Going a step further, one can consider restitution for the period from 12/23/2016 to 4/5/2017 with *interest*. A class action-type motion would allow some economy of scale.

An interesting question might be as to the interest rate:

- constitutional interest rate is 7 percent under article XV, section 1 of the California Constitution." (Bullock v. Philip Morris USA, Inc. (2011) 198 Cal.App.4th 543, 573)

- statutory post-judgment interest rate of 10 percent. (CCP 685.010)

An interesting discussion of this could be found in: Cussler v. Cruisader Entertainment (2012) 212 Cal.App.4th 356, 369, albeit related to post-appeal restitution.



3 people like this
Posted by The Business Man
a resident of Another Mountain View Neighborhood
on Apr 7, 2017 at 2:57 pm

The Business Man is a registered user.

The Truth,

You stated:


Your best bet here is getting Elon Musk to build a time machine for you to go back and change the TRO. It happened and it is reality.

Stop clinging to false hope and move on. You are getting the roll back for sure 5/1, along with benefits of ownership despite not taking any risk, you may be able to get a prorated credit for April, be happy you won (for now).

I still have respectfully requested you answer the questions:

All I ask is that someone provide a case that establishes that even if a TRO is stipulated, that it in fact rewrites the Charter Amendment.

And:

As stated above, the City Attorney in this case was found inadequately representing the interests of the citizens of Mountain View. Until I can get an independent lawyer not associated with either the City, the CAA, nor the intervenors that in fact has either a statutory or common law to state that the date of enforcement was ordered delayed by the court.

From what I observe, the only thing it can do is "temporarily restrain action”. Once a TRO expires AND NO ORDER IS MADE BY A COURT TO REWRITE THE CHARTER AMENDMENT, the original date of enforcement is restored.

Simply saying your opinion over and over again doesn't substantiate it. Please I am actually begging you to demonstrate where your interpretation of the situation is valid?

SAMA,

THe court ruled that:

"This statute provides for restitution of assets collected pursuant to an erroneous judgment subsequently reversed on appeal.   Finally, we must determine whether the trial court abused its discretion by awarding Crusader costs of suit.   We shall conclude that the trial court did not abuse its discretion and affirm the order."

I think your observation might be this. Since the stipulated TRO was in fact not validated by the court's denial of the preliminary injunction, it is equivalent to a reversal of of a lower court decision. I think this is on the right track, but I do not know enough. It appears that the City Attorney of Mountain View took actions that simply never have occurred before in the State of California.

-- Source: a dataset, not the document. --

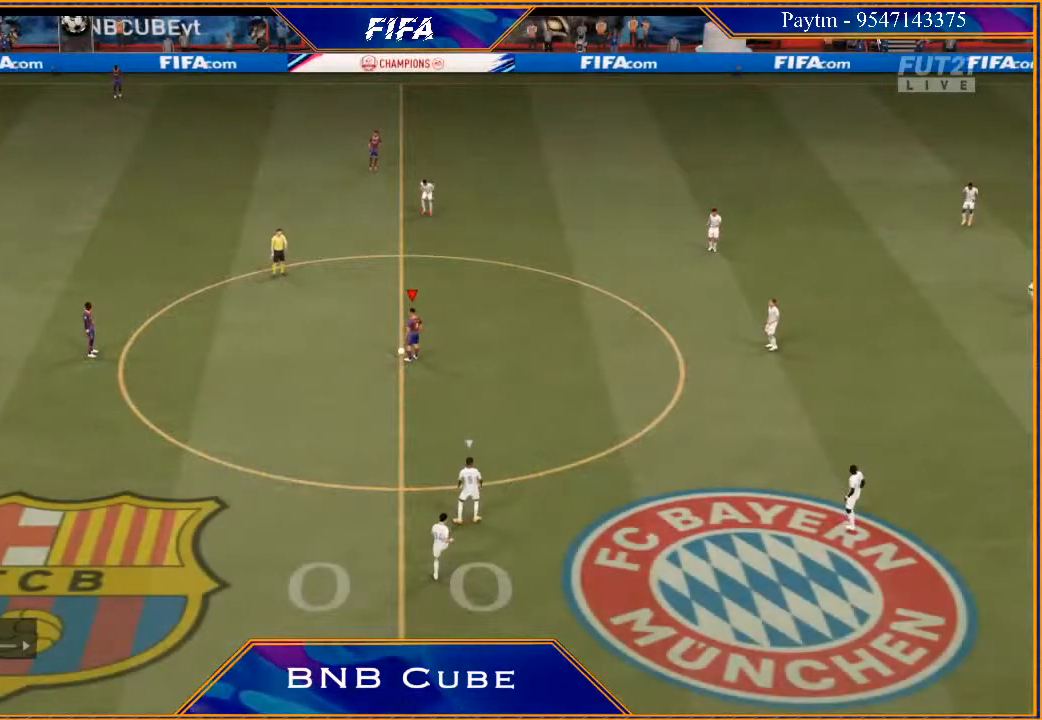
{"dt_ms": 500, "buttons": [], "left_stick": "center", "right_stick": "center", "events": [[400, "left_stick", "center"]]}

The most important question is when does legal negligence or malpractice by an Governmental Attorney rise to the point of City Liability. If in fact my observation is correct, does the City Attorney now have to defend themselves for signing an overarching stipulation that has been at least at this time been proven to have been unwarranted via the denial of the preliminary injunction?

Especially when there is explicit language stating that the Charter Amendment must be established as enforceable on December 23rd, 2016 and explicit language prohibiting the City Attorney from acting contrary to the City Charter in section 1719. In this regard, if my observation is correct and a retroactive refund is required, the landlords could try to argue that the City Attorney misled them regarding what discretion the City Attorney had.

What started out as a political initiative that succeeded against the wishes of the city government, is due to a comedy of errors, becoming what could be considered the worst example of poor judgement and actions as a result. It is a critical mass state where one action causes more a destructive effect that becomes the cause of another level of destructive effects, and so on.

How in the world in this super intelligent city, did we get into this state?


Sorry, but further commenting on this topic has been closed.